Лермонтов был одарен удивительной музыкальностью — играл на скрипке, на фортепьяно, пел, сочинял музыку на собственные стихи. В последний год жизни он положил на музыку свою «Казачью колыбельную песню». Были даже и ноты, но пропали и до нас не дошли. Однако, если бы мы даже не знали об этом, мы догадались бы о его музыкальности, читая его стихи и прозу. Не много было в мире поэтов, умевших передавать тончайшие душевные состояния, пластические образы и живой разговор посредством стиха и прозаической фразы, звучание которых составляет неизъяснимую прелесть, заключенную в музыкальности каждого слова и в самой поэтической интонации. Не много рождалось поэтов, которые бы так «слышали» мир и видели бы его так — динамично, объемно, красочно. В этом Лермонтову-поэту помогал его глаз художника. Не только с натуры, но и на память он мог воспроизводить на полотне, на бумаге фигуры, лица, пейзажи, кипение боя, скачку, преследование. И, обдумывая стихотворные строки, любил рисовать грозные профили и горячих, нетерпеливых коней. Если бы он профессионально занимался живописью, он мог бы стать настоящим художником.

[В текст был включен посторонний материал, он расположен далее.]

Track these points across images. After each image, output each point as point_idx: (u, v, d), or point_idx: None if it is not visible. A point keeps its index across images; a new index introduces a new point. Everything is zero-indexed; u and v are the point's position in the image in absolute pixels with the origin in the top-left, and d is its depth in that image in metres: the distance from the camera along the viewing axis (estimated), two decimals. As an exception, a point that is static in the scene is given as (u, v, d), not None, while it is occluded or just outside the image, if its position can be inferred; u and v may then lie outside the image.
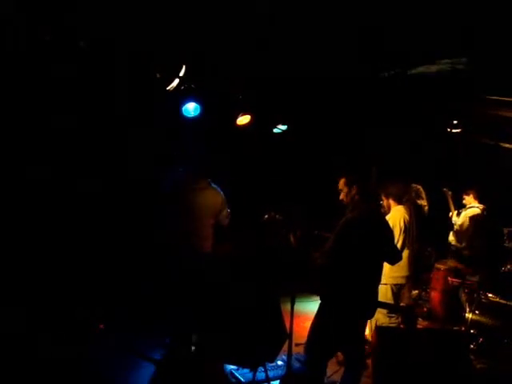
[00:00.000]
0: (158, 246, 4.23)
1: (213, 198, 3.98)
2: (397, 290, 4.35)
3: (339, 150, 6.47)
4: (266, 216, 3.78)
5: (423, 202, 5.39)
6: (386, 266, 3.60)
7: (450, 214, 6.04)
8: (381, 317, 4.20)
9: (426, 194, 5.56)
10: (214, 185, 4.08)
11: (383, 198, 4.56)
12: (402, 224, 4.29)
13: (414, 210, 4.67)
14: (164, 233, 4.12)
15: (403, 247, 4.29)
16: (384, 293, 4.20)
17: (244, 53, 3.86)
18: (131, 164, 5.34)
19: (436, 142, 6.57)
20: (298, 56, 3.69)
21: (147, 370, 3.86)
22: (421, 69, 3.42)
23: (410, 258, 4.42)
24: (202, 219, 3.94)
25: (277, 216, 3.73)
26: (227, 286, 3.62)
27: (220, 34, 3.48)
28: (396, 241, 4.17)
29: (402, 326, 4.47)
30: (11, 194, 4.32)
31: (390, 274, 4.17)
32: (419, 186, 5.44)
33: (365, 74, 3.83)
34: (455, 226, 5.84)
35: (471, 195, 5.91)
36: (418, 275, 5.21)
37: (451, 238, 5.93)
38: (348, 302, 3.14)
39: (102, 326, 4.48)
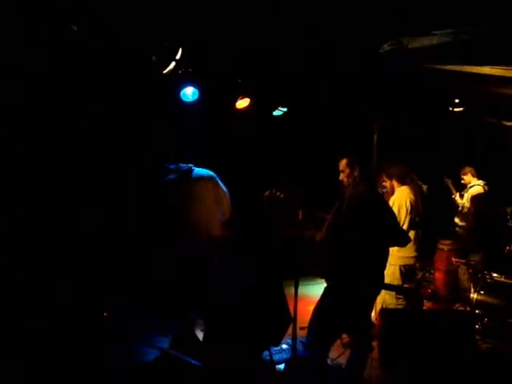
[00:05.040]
0: (159, 233, 4.21)
1: (205, 184, 3.89)
2: (405, 271, 4.30)
3: (339, 133, 6.38)
4: (267, 193, 3.68)
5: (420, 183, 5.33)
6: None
7: (453, 196, 6.01)
8: (388, 298, 4.18)
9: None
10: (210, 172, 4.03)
11: (386, 179, 4.51)
12: (408, 204, 4.22)
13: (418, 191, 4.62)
14: (165, 222, 4.11)
15: (410, 227, 4.24)
16: (392, 273, 4.18)
17: (243, 34, 3.76)
18: (131, 153, 5.28)
19: (438, 122, 6.49)
20: (296, 31, 3.57)
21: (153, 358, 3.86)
22: (422, 41, 3.25)
23: (417, 238, 4.38)
24: (199, 205, 3.88)
25: (278, 193, 3.64)
26: (229, 272, 3.60)
27: (217, 14, 3.39)
28: (402, 221, 4.13)
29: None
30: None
31: (398, 254, 4.14)
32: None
33: (364, 48, 3.68)
34: (464, 209, 5.80)
35: (469, 174, 5.87)
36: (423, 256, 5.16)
37: (457, 219, 5.90)
38: (354, 283, 3.09)
39: (106, 314, 4.48)
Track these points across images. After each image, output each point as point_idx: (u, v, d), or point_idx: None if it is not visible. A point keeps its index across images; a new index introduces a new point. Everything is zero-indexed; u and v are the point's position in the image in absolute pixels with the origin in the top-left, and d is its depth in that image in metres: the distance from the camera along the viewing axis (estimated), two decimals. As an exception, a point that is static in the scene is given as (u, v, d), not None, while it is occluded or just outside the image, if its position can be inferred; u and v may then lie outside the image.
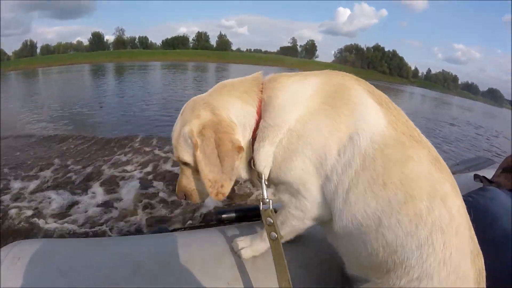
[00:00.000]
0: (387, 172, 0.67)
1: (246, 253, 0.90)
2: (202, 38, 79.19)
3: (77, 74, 25.61)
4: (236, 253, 0.91)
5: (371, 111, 0.71)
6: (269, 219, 0.76)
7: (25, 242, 0.94)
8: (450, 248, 0.64)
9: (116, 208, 2.78)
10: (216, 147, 0.71)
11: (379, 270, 0.69)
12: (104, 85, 17.68)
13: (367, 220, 0.68)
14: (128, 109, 9.26)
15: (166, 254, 0.91)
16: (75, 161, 4.11)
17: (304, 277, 0.88)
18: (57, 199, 3.00)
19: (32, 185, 3.34)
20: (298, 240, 0.90)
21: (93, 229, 2.50)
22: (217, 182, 0.73)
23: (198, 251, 0.92)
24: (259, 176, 0.76)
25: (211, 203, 2.85)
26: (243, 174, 0.82)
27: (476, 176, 1.26)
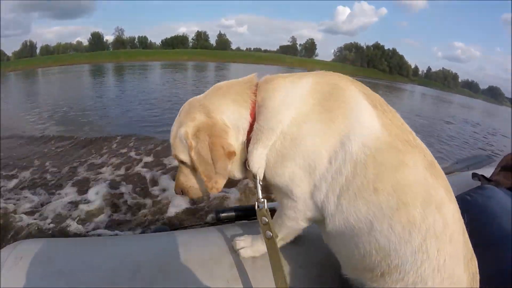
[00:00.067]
0: (379, 178, 0.66)
1: (246, 253, 0.90)
2: (201, 37, 79.21)
3: (75, 74, 25.55)
4: (235, 252, 0.91)
5: (364, 115, 0.70)
6: (264, 218, 0.77)
7: (27, 241, 0.95)
8: (444, 255, 0.64)
9: (83, 209, 2.91)
10: (210, 150, 0.73)
11: (373, 273, 0.70)
12: (98, 85, 17.69)
13: (359, 223, 0.68)
14: (116, 109, 9.27)
15: (166, 253, 0.91)
16: (53, 162, 4.24)
17: (303, 277, 0.88)
18: (31, 198, 3.16)
19: (11, 184, 3.54)
20: (298, 240, 0.90)
21: (60, 225, 2.66)
22: (211, 179, 0.76)
23: (198, 250, 0.92)
24: (254, 176, 0.77)
25: (183, 204, 2.95)
26: (238, 174, 0.83)
27: (474, 175, 1.26)
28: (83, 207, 2.94)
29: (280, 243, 0.85)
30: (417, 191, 0.66)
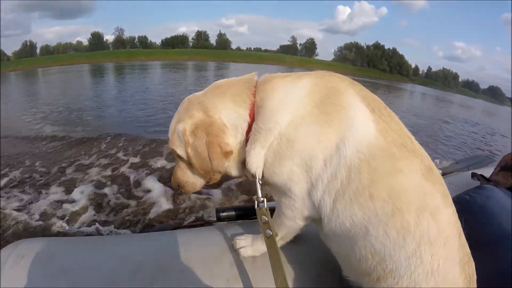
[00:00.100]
0: (374, 184, 0.66)
1: (246, 252, 0.91)
2: (201, 37, 79.20)
3: (74, 74, 25.42)
4: (236, 251, 0.92)
5: (360, 119, 0.70)
6: (264, 217, 0.78)
7: (28, 240, 0.96)
8: (438, 260, 0.64)
9: (67, 208, 2.99)
10: (207, 148, 0.75)
11: (369, 277, 0.70)
12: (96, 85, 17.62)
13: (355, 228, 0.69)
14: (110, 108, 9.24)
15: (166, 252, 0.92)
16: (43, 162, 4.32)
17: (303, 276, 0.89)
18: (20, 196, 3.27)
19: (2, 182, 3.64)
20: (298, 240, 0.91)
21: (46, 223, 2.76)
22: (209, 172, 0.79)
23: (198, 249, 0.93)
24: (253, 176, 0.78)
25: (165, 205, 3.01)
26: (234, 172, 0.84)
27: (473, 175, 1.26)
28: (68, 207, 2.99)
29: (280, 242, 0.86)
30: (411, 198, 0.66)
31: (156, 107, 9.02)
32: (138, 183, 3.50)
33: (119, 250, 0.94)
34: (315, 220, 0.79)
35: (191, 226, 1.24)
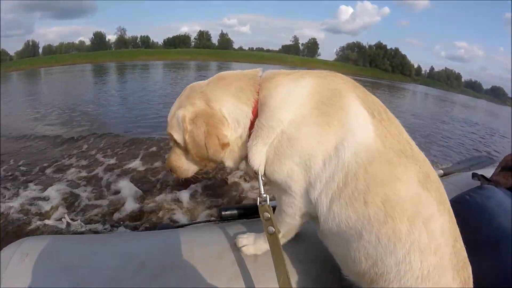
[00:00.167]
0: (370, 191, 0.67)
1: (248, 251, 0.91)
2: (203, 37, 79.33)
3: (75, 74, 25.53)
4: (238, 250, 0.92)
5: (360, 123, 0.70)
6: (266, 213, 0.78)
7: (33, 238, 0.97)
8: (428, 266, 0.66)
9: (42, 206, 3.10)
10: (204, 137, 0.76)
11: (364, 278, 0.72)
12: (95, 85, 17.66)
13: (350, 230, 0.70)
14: (103, 108, 9.25)
15: (169, 250, 0.93)
16: (26, 161, 4.44)
17: (303, 274, 0.89)
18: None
19: None
20: (298, 238, 0.92)
21: (23, 220, 2.88)
22: (204, 160, 0.81)
23: (201, 247, 0.94)
24: (255, 172, 0.78)
25: (135, 205, 3.10)
26: (230, 164, 0.84)
27: (474, 175, 1.26)
28: (43, 204, 3.11)
29: (282, 240, 0.86)
30: (405, 206, 0.66)
31: (148, 108, 9.05)
32: (109, 185, 3.59)
33: (123, 248, 0.95)
34: (314, 218, 0.80)
35: (193, 224, 1.24)
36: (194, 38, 79.54)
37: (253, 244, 0.91)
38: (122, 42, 72.49)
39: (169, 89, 13.65)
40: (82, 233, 2.69)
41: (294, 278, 0.87)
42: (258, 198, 0.80)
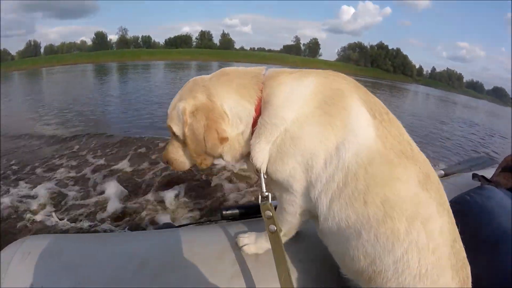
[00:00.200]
0: (369, 191, 0.68)
1: (249, 250, 0.92)
2: (205, 37, 79.38)
3: (75, 74, 25.69)
4: (239, 249, 0.93)
5: (362, 124, 0.71)
6: (268, 212, 0.78)
7: (35, 237, 0.97)
8: (426, 265, 0.66)
9: (31, 203, 3.20)
10: (204, 130, 0.76)
11: (362, 276, 0.73)
12: (94, 85, 17.82)
13: (349, 229, 0.70)
14: (98, 108, 9.25)
15: (171, 249, 0.93)
16: (17, 160, 4.55)
17: (303, 273, 0.90)
18: None
19: None
20: (298, 238, 0.92)
21: (10, 218, 2.98)
22: (201, 155, 0.81)
23: (202, 247, 0.94)
24: (257, 170, 0.79)
25: (119, 206, 3.15)
26: (229, 159, 0.84)
27: (474, 175, 1.26)
28: (31, 202, 3.21)
29: (283, 239, 0.86)
30: (404, 207, 0.67)
31: (143, 108, 9.08)
32: (96, 185, 3.66)
33: (124, 247, 0.96)
34: (314, 217, 0.80)
35: (195, 224, 1.25)
36: (196, 38, 79.80)
37: (254, 243, 0.92)
38: (124, 42, 72.67)
39: (167, 89, 13.68)
40: (67, 230, 2.76)
41: (294, 277, 0.87)
42: (260, 196, 0.80)
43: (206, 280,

Изображая в «Герое нашего времени» ночной Пятигорск, он сначала описывает то, что замечает в темноте глаз, а затем — слышит ухо: «Город спал, только в некоторых окнах мелькали огни. С трех сторон чернели гребни утесов, отроги Машука, на вершине которого лежало зловещее облачко; месяц поднимался на востоке; вдали серебряной бахромой сверкали снеговые горы. Отклики часовых перемежались с шумом горячих ключей, спущенных на ночь. Порою топот коня раздавался по улице, сопровождаемый скрипом нагайской арбы и заунывным татарским припевом».
Эти описания Лермонтова так пластичны, что становится понятно, почему современники называли его русским Гете: в изображении природы великий немецкий поэт считался непревзойденным. «На воздушном океане», строки, не уступающие пантеистической лирике Гете, Лермонтов написал в двадцать четыре года. При всем том он умел одухотворять, оживлять природу: утес, тучи, дубовый листок, пальма, сосна, дружные волны наделены у него человеческими страстями — им ведомы радости встреч, горечь разлук, и свобода, и одиночество, и глубокая, неутолимая грусть.